⟨
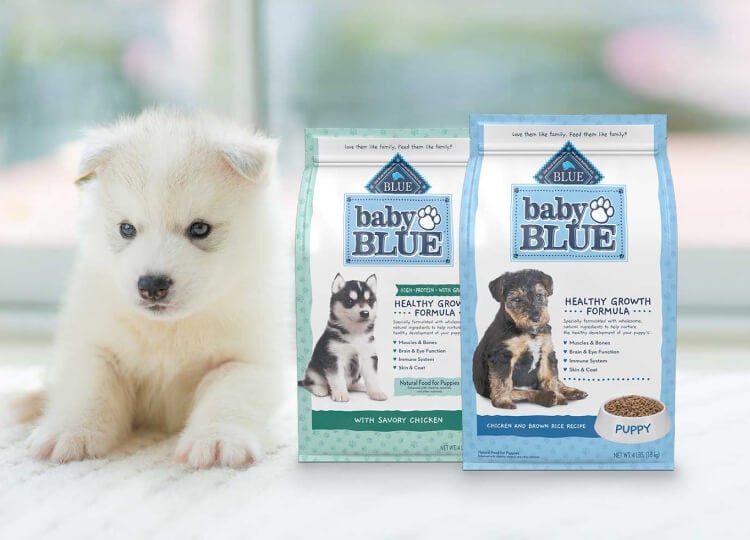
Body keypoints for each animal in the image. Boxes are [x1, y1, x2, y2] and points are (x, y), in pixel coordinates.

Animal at [24, 108, 282, 468]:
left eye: (199, 229)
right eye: (127, 229)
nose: (152, 285)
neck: (169, 330)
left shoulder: (246, 359)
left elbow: (229, 398)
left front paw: (216, 441)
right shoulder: (94, 347)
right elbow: (88, 390)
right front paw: (70, 432)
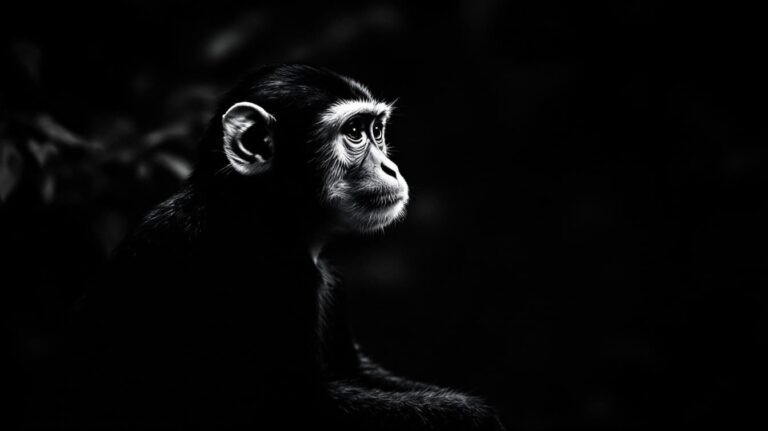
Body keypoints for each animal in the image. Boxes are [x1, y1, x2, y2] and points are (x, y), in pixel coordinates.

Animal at [66, 64, 504, 430]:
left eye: (377, 130)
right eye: (354, 132)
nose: (390, 167)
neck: (263, 214)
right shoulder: (270, 275)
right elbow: (298, 408)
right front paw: (474, 417)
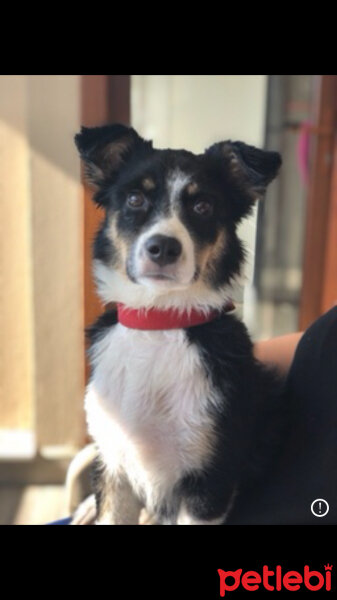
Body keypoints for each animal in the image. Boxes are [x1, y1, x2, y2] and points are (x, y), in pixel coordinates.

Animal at [73, 123, 284, 524]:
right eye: (135, 199)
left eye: (203, 206)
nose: (163, 248)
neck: (160, 321)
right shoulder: (112, 466)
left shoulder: (210, 479)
⟩
** Assignment **
Go line by line through the data and copy any that contain "right".

** Response to the exercise **
right eye: (127, 229)
right shoulder: (94, 347)
right elbow: (88, 390)
right front paw: (70, 432)
right eye: (354, 132)
right shoulder: (270, 275)
right elbow: (298, 408)
right front paw: (474, 417)
right eye: (135, 199)
right shoulder: (112, 466)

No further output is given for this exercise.